- **Exercise**
Pull every line of text from the data below and reproduce it verbatim, leaving the pictures out.

- **Study material**

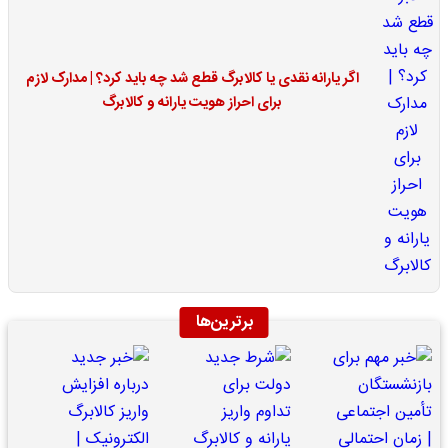
اگر یارانه نقدی یا کالابرگ قطع شد چه باید کرد؟ | مدارک لازم
برای احراز هویت یارانه و کالابرگ
برترین‌ها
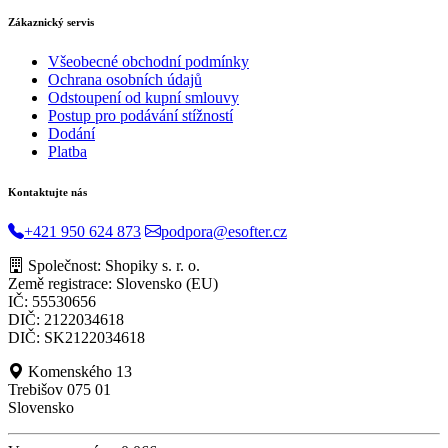
Zákaznický servis
Všeobecné obchodní podmínky
Ochrana osobních údajů
Odstoupení od kupní smlouvy
Postup pro podávání stížností
Dodání
Platba
Kontaktujte nás
+421 950 624 873
podpora@esofter.cz
Společnost: Shopiky s. r. o.
Země registrace: Slovensko (EU)
IČ: 55530656
DIČ: 2122034618
DIČ: SK2122034618
Komenského 13
Trebišov 075 01
Slovensko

- **Result for this exercise**
اگر یارانه نقدی یا کالابرگ قطع شد چه باید کرد؟ | مدارک لازم
برای احراز هویت یارانه و کالابرگ
برترین‌ها
Zákaznický servis
Všeobecné obchodní podmínky
Ochrana osobních údajů
Odstoupení od kupní smlouvy
Postup pro podávání stížností
Dodání
Platba
Kontaktujte nás
+421 950 624 873
podpora@esofter.cz
Společnost: Shopiky s. r. o.
Země registrace: Slovensko (EU)
IČ: 55530656
DIČ: 2122034618
DIČ: SK2122034618
Komenského 13
Trebišov 075 01
Slovensko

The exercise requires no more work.